A regular expression has the following syntax:

[<type>/]<expression>[/]

where:

<expression>: The regular expression itself.
<type>:
PCRE[(<options>...)]:
Perl-style regular expression (regex). Without any option, a "dot" will not match any newline. Set the option "da" to achieve this.
<options>: A comma separated list of:
da: DOT_ALL. All characters (including newlines) are accepted as '.' (for example in '.*')
utf8: Perl-style regex using utf8 encoding.
cs: Case-sensitive. The regex is case-sensitive.
ci: Case-insensitive. The regex is case-insensitive. If both ("cs" and "ci") are set, then "ci" is taken.
CIDR:
CIDR notation of IP addresses and address ranges.
GLOB:
Unix style path pattern matching.
Rules list:
? matches exactly one character.
* matches zero or more characters, but not "/". When used alone between slashes ("/*/"), the wildcard requires at least one character.
** matches zero or more characters.
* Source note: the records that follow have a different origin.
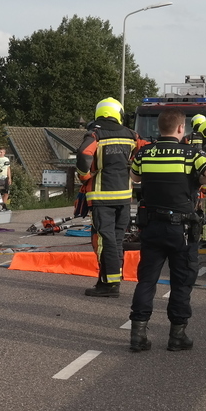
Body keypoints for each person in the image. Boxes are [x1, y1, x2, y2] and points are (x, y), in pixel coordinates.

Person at [127, 109, 206, 351]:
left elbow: (135, 178)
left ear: (159, 128)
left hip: (151, 227)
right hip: (182, 230)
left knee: (146, 280)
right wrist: (197, 180)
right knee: (181, 282)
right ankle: (177, 336)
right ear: (182, 129)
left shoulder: (145, 152)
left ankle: (137, 335)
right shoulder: (191, 154)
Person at [77, 97, 138, 298]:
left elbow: (84, 155)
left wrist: (84, 176)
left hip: (102, 197)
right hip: (125, 197)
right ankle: (111, 278)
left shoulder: (96, 134)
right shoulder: (131, 135)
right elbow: (145, 149)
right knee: (117, 239)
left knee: (105, 240)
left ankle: (109, 285)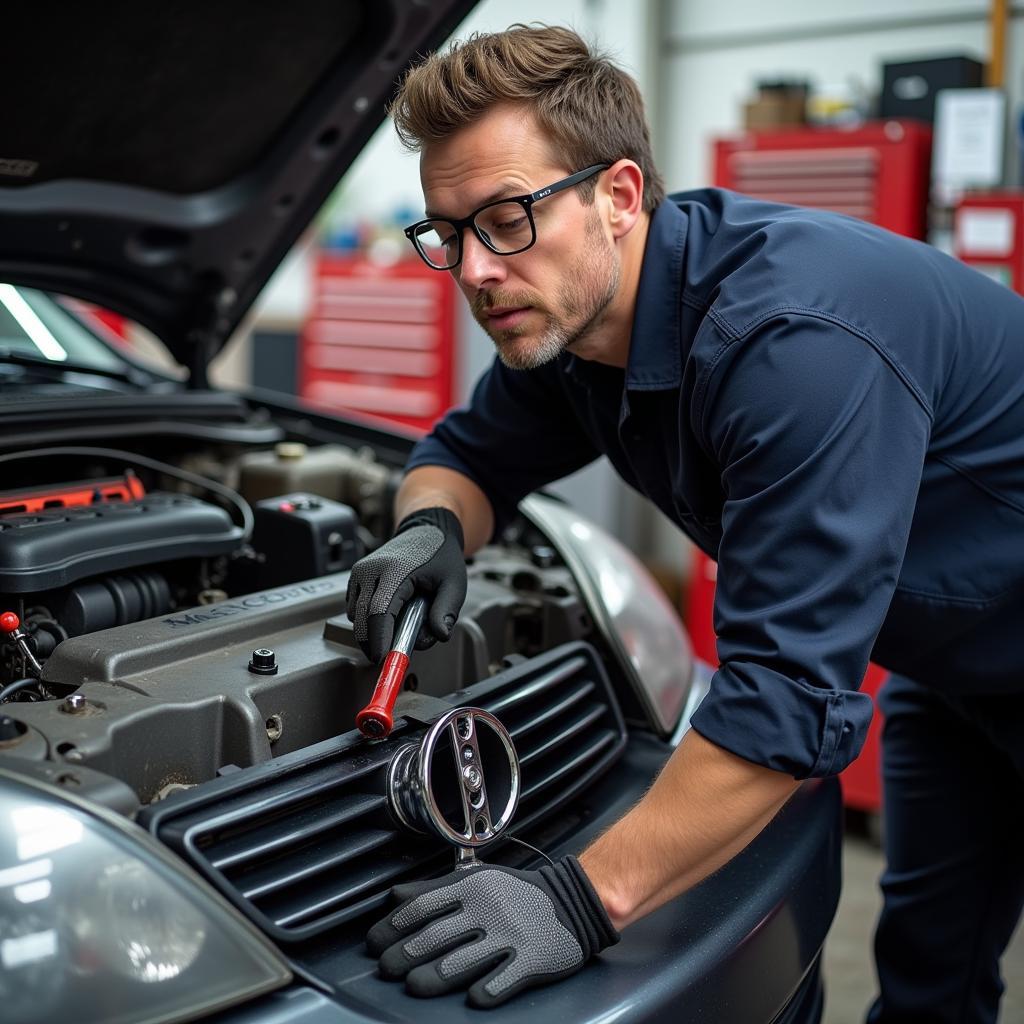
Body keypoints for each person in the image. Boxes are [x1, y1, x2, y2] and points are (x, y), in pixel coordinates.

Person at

This allows recursive directory matching.
/ matches one or more "/".
[<CHARACTERS>] lists allowed characters at the specified position. For example [ABC]* allows paths starting with A, B or C.
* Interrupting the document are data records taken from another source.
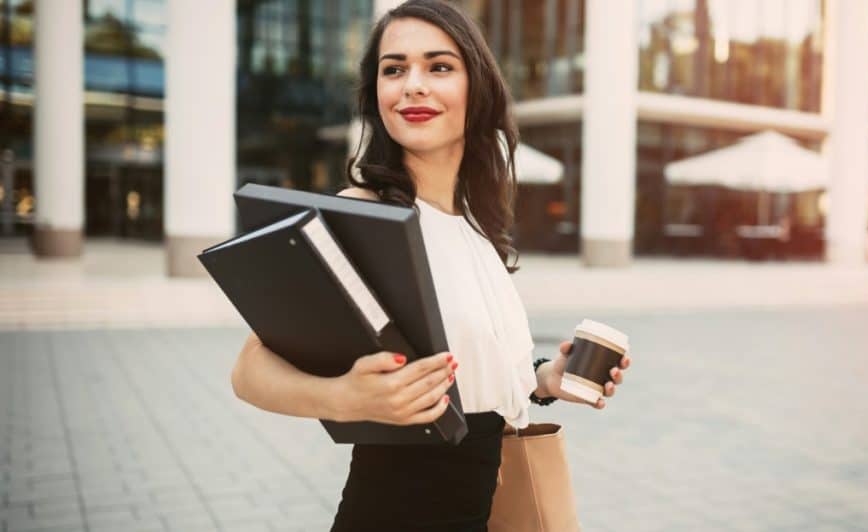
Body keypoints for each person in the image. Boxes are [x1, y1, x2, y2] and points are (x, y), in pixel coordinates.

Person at [229, 1, 631, 530]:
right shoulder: (366, 212)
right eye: (394, 69)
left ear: (477, 88)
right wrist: (343, 396)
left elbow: (469, 372)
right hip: (402, 509)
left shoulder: (474, 221)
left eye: (439, 67)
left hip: (490, 501)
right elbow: (248, 370)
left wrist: (545, 379)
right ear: (377, 94)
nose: (413, 85)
[<CHAR>-<CHAR>] matches a range of characters at the specified position. The previous example can be rewritten as [A-C]*.
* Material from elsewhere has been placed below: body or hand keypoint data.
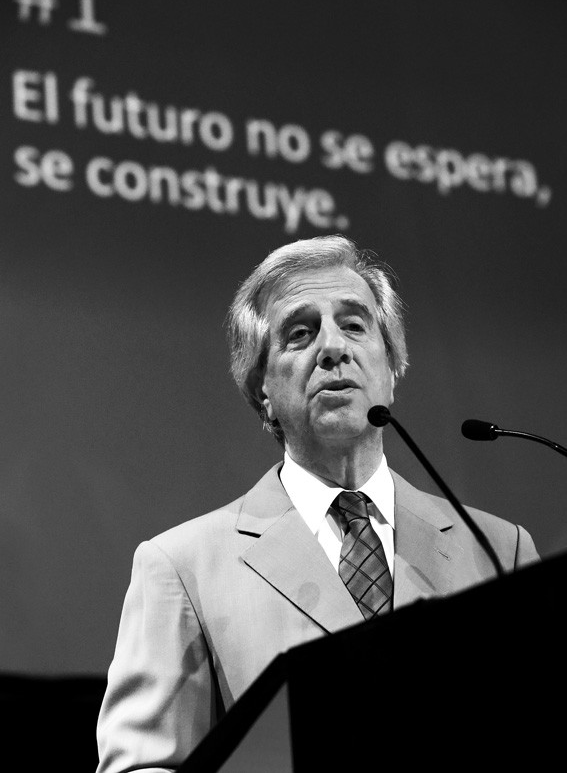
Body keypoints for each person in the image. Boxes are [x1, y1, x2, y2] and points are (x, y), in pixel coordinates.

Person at [95, 234, 540, 772]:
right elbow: (140, 768)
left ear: (392, 369)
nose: (334, 348)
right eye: (300, 333)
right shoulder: (182, 566)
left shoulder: (500, 550)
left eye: (354, 326)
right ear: (263, 391)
[!<CHARACTERS>] lists disallowed characters.
The paths' ending can have any number of "/" characters.
The backslash is used to escape wildcards (?, *, [, \). For example to match paths that contain "?", use the following rule: "**\?**".

If no type is specified, PCRE is taken. If a different type is set, it will be specified in the relevant parameter of the respective filter or servlet.